By Marisa Sanchez, Molecular and Cellular Biology ’15
SV2A is a synaptic vesicle protein, which participates in the regulation of neurotransmitter release in humans. SV2A is expressed in neurons and endocrine cells. The exact function of SV2A is still unknown, but it has been identified that SV2A is the binding site for the antiepileptic drug, levetiracetam. Levetiracetam reduces presynaptic glutamate release, especially in neurons with high frequency firing. Abnormally enhanced glutamatergic neurotransmission with high frequency neural firing is found in epilepsy and several neurodegenerative disorders, such as Parkinson’s disease, Alzheimer’s disease, and Huntington’s disease.
In hopes to discover more about the role of SV2A in neurogenetic disorders, human SV2A was studied in yeast cells. In the study, many copies Human SV2A was made using PCR amplification.The SV2A gene was then ligated in-frame into a yeast centromeric expression vector. Standard yeast media was used in the initial growth experiments. After the yeast colonies grew and colonies containing SV2A were identified, the cells were transferred to different media containing different carbon sources. These yeast cells were deficient in 6-carbon sugar transport, which means they lack proteins required for 6-carbon sugar uptake, and these yeast colonies will die on media containing 6-carbon sugars as a nutrient source. However, yeast colonies containing SV2A were able to grow on media that contained galactose, but not media containing other 6-carbon sugar sources, which proves SV2A is a galactose transporter, which means that galactose transport capability of SV2A may play an important role in regulating synaptic function.

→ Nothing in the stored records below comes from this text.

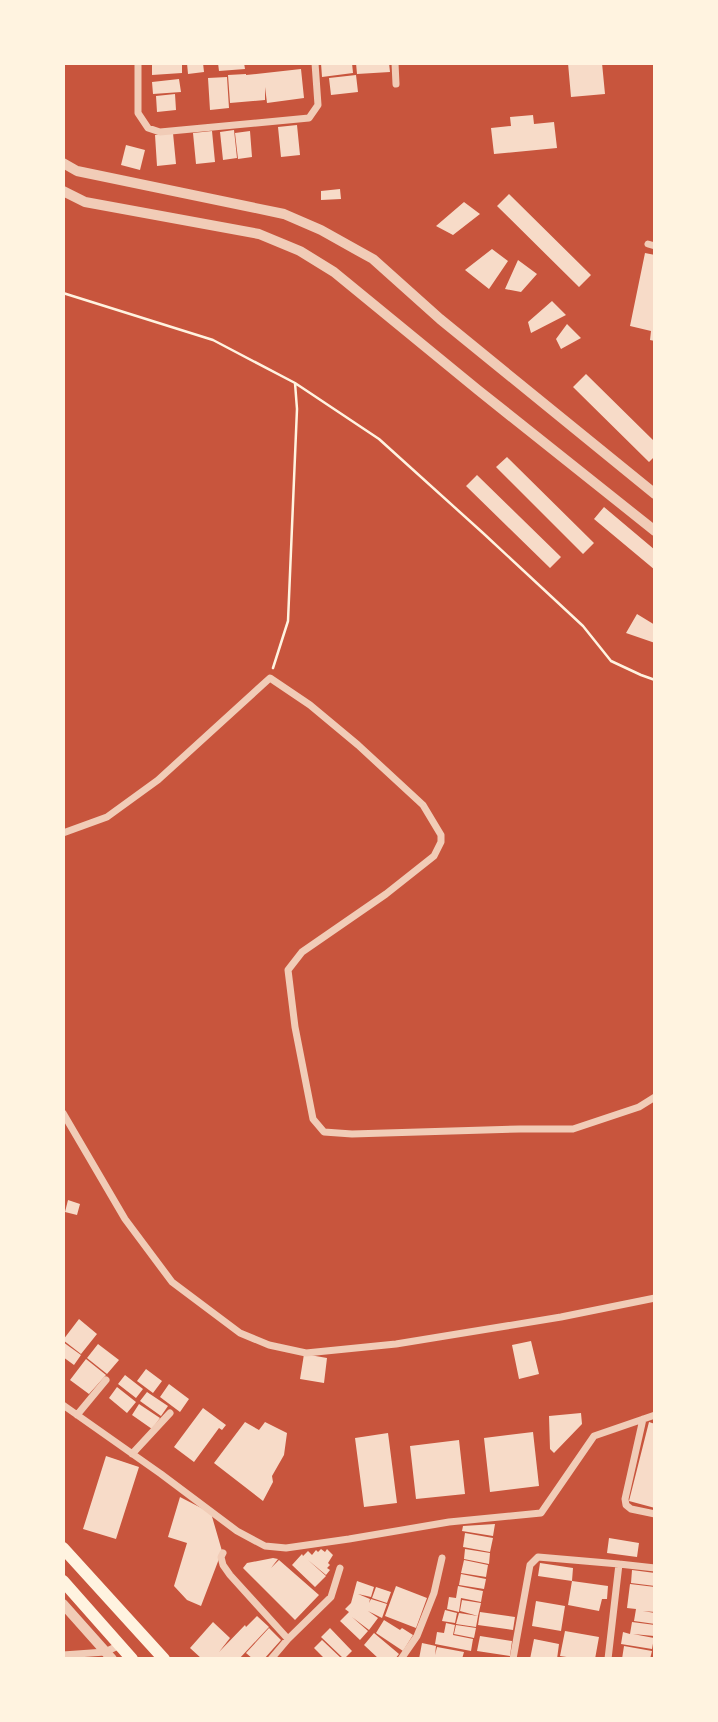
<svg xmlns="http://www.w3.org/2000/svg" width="718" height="1722" viewBox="0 0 718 1722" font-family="'Public Sans',sans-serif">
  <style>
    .building { fill: #f7dbc8 }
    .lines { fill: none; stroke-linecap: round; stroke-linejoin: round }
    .path { stroke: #fff3e0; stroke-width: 2.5 }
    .minor { stroke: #f1ccb7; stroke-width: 7 }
    .tertiary { stroke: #f1ccb7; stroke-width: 10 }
    .secondary { stroke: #fff3e0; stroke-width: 12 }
  </style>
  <rect width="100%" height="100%" fill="#c8553d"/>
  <path class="building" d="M152 63H182V73L152 75Z
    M187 63H203L204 72 188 74Z
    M218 63H244L245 69 219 71Z
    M321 63H352L353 73 322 77Z
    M356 63H389L390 72 357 74Z
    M568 63H602L605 94 571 97Z
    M301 69 304 98 267 103 265 87V100L230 103 228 75 246 74V75Z
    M356 75 358 92 331 95 329 78Z
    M227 77 229 108 210 110 208 78Z
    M179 79 181 92 153 94 152 82Z
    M175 94 176 110 157 112 156 96Z
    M533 115 534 124 554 122 557 148 494 154 491 128 511 126 510 117Z
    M297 125 300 155 281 157 278 127Z
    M234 130 237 158 223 160 220 132Z
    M212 131 215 162 196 164 193 133Z
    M250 131 252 157 238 159 235 133Z
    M173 133 176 164 157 166 155 135Z
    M126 145 145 150 140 170 121 165Z
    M340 189 341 199 321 200V191Z
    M509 194 591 275 579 287 497 206Z
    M464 202 480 214 453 235 436 226Z
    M492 249 508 261 489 289 465 270Z
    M645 253 655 255V341L650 340 651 331 630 326Z
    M518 260 537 274 521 292 505 289Z
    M552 301 566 315 531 333 528 322Z
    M567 324 581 338 561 349 556 339Z
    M586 374 655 442V456L649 462 573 387Z
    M507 457 594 543 583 554 496 467Z
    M477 475 561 557 550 568 466 486Z
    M604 507 655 550V570L594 519Z
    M637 614 655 625V643L626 633Z
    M68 1200 80 1204 77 1215 65 1212Z
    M79 1319 97 1334 81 1354 63 1340Z
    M531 1341 539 1374 519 1379 512 1345Z
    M63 1342 81 1355 74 1365 63 1357Z
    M98 1344 119 1360 107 1374 87 1358Z
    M304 1354 327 1358 324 1383 300 1379Z
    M86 1359 106 1375 89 1394 70 1380Z
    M146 1369 162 1381 153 1393 137 1381Z
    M125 1375 143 1389 136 1398 118 1384Z
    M169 1384 189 1399 180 1412 160 1397Z
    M117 1387 136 1402 127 1413 109 1398Z
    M147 1392 168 1406 161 1416 140 1401Z
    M139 1404 160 1418 152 1429 132 1415Z
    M203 1408 226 1425 222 1430 219 1428 194 1462 174 1447Z
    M581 1413 582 1424 554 1453 550 1449 549 1416Z
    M245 1422 259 1430 265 1422 287 1433 284 1455 272 1476 273 1482 263 1501 214 1463Z
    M649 1422 655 1424V1508L629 1501Z
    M533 1432 539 1486 490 1492 484 1438Z
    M388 1433 397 1503 364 1507 355 1438Z
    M459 1440 465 1494 416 1499 410 1446Z
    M106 1456 139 1467 116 1539 83 1529Z
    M180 1497 211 1513 222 1551 201 1606 187 1600 174 1586 187 1543 168 1537Z
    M495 1524 493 1536 462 1531 463 1526Z
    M465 1533 493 1538 490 1552 463 1547Z
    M609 1538 639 1543 637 1557 607 1553Z
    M321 1549 325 1552 327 1549 333 1555 328 1563 330 1565 327 1568 330 1570 326 1575 308 1560 326 1576 315 1587 292 1565 302 1554 303 1556 308 1551 312 1555 316 1550 318 1552Z
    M465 1549 490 1553 489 1564 464 1559Z
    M273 1558 278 1559 271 1568 279 1560 319 1595 295 1620 243 1568 247 1563Z
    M464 1560 488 1565 486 1577 461 1573Z
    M540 1563 573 1568 572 1581 538 1576Z
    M632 1570 655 1573V1586L631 1583Z
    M461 1574 486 1579 484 1589 459 1585Z
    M357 1581 374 1587 371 1597 358 1594 370 1599 369 1603 371 1599 387 1604 382 1618 368 1611 378 1618 369 1630 352 1617 368 1631 360 1640 340 1621 349 1612 345 1609 351 1603Z
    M572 1581 608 1586 607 1599H602L599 1611 568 1605Z
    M630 1584 655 1587V1612L643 1611 655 1613V1624L634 1621 636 1609 627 1608Z
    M396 1586 427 1598 416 1628 385 1616Z
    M458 1586 483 1591 481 1602 461 1598 459 1612 447 1609 449 1597 456 1598Z
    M376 1587 391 1592 387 1603 372 1598Z
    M462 1600 481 1603 478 1616 460 1611Z
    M536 1601 565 1606 561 1631 532 1626Z
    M445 1610 457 1613 455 1623 442 1621Z
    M480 1612 515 1617 513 1630 478 1625Z
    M459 1613 478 1616 476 1627 456 1624Z
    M257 1616 269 1627 239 1659H202L190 1648 213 1622 230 1638 219 1652 245 1625 246 1627Z
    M384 1620 400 1630 402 1628 413 1635 403 1651 376 1633Z
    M632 1622 655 1625 654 1636 633 1634 654 1638 652 1649 621 1644 623 1632 630 1634Z
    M446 1623 455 1625 453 1635 473 1639 471 1651 435 1644 437 1632 444 1633Z
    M456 1625 476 1628 474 1638 454 1634Z
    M269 1628 281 1640 264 1659H253L246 1653Z
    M330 1628 352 1651 344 1659 321 1637Z
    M565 1631 599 1637 595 1659H580L560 1656Z
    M374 1633 399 1654 395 1659H379L364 1645Z
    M480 1636 512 1641 510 1656 477 1651Z
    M534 1639 559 1644 557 1659H530Z
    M322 1640 342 1659H325L314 1648Z
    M422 1643 436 1646 435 1655 437 1647 464 1652 462 1659H419Z
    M624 1646 652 1651 650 1659H622Z"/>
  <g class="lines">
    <path class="path" d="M63 293 213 340 295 383 297 409 288 621 273 668
      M295 383 379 439 483 533 583 626 611 661 641 675 655 680"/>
    <path class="minor" d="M138 63V113L148 128 160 132 309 118 318 105 315 63
      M395 63 396 84
      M648 244 655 246
      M63 833 107 817 158 780 270 678 310 705 358 745 423 805 441 835V842L434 856 386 894 302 952 288 970 295 1027 313 1119 324 1132 352 1134 520 1129H573L639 1107 655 1097
      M63 1113 125 1219 172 1282 240 1333 269 1345 306 1353 396 1344 561 1317 655 1298
      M63 1405 161 1474 237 1531 265 1546 286 1548 349 1539 449 1522 541 1513 594 1436 655 1415
      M77 1415 106 1380
      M643 1419 625 1499 626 1505 631 1509 655 1514
      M132 1454 170 1413
      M223 1553 221 1557 223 1565 230 1575 288 1639
      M63 1655 105 1652 120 1645
      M271 1659 288 1639 331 1597 340 1568
      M401 1659 417 1636 434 1593 442 1558
      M513 1659 530 1565 538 1557 619 1564 655 1568
      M608 1659 619 1564"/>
    <path class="tertiary" d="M63 163 77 171 284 214 321 230 373 259 440 319 655 494
      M63 191 85 202 259 234 300 251 334 272 478 390 655 531
      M63 1604 112 1659"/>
    <path class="secondary" d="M63 1548 164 1659
      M63 1581 132 1659"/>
  </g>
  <rect width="718" height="1722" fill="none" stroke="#fff3e0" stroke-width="130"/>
</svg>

To study the effects of the antiepileptic drug levetiracetam on galactose uptake, this drug was added to media that contained galactose. Yeast cells containing SV2A were then transferred to this media from the standard growth media. These yeast cells did not grow, which indicates that levetiracetam inhibits the galactose-dependent growth of hexose transport-deficient yeast cells expressing SV2A. This shows that levetiracetam inhibits galactose uptake and transport by SV2A. These results further support the findings that SV2A is a galactose transporter, and that galactose has an important role in neuronal physiology.
To see if SV2A-mediated galactose uptake was coupled to proton transport, CCCP, which is a protonophore (a proton translocator, which allows protons to cross lipid bilayers, which does not normally occur without presence of a transport protein) was added to a fixed time assay. CCCP completely blocked the transport of galactose by SV2A. This indicates that SV2A is a proton-coupled symporter, which means that SV2A, as a transporter, has dual functions in neurons. These experiments have shown that SV2A is a galactose transporter, but further studies still need to be done to determine the exact function of SV2A in neurons and endocrine cells.
Reference:
Madeo, Marianna, Attila D. Kovacs, and David A. Pearce. “The Human Synaptic Vesicle
Protein, SV2A, Functions as a Galactose Transporter in Saccharomyces Cerevisiae.” The Journal of Biological Chemistry 289.48 (2014): 33066-3071.